Copy from the first line below down to and including the line with "input logic [$clog2(WIDTH)-1:0]". Skip the pictures.

BEGIN

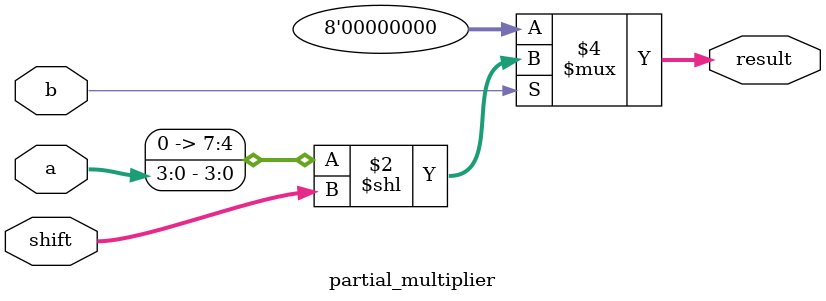
<source format=sv>
module partial_multiplier #(
    parameter WIDTH = 4  // Parametro para definir el ancho de los buses
)(
    input logic [WIDTH-1:0] a,                // Multiplicando parametrizado
    input logic b,                            // Un solo bit del multiplicador
    input logic [$clog2(WIDTH)-1:0] shift,    // Cantidad de bits a desplazar, ajustada
    output logic [(2*WIDTH)-1:0] result       // Resultado parcial parametrizado
);

    always_comb begin
        if (b) begin
            result = {{WIDTH{1'b0}}, a} << shift;  // Si b es 1, desplaza 'a' según sea necesario
        end else begin
            result = '0;                          // Si b es 0, el resultado parcial es 0
        end
    end

endmodule

</source>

END

■ **Response area**:
<source format=sv>
module partial_multiplier #(
    parameter WIDTH = 4  // Parametro para definir el ancho de los buses
)(
    input logic [WIDTH-1:0] a,                // Multiplicando parametrizado
    input logic b,                            // Un solo bit del multiplicador
    input logic [$clog2(WIDTH)-1:0] shift,    // Cantidad de bits a desplazar, ajustada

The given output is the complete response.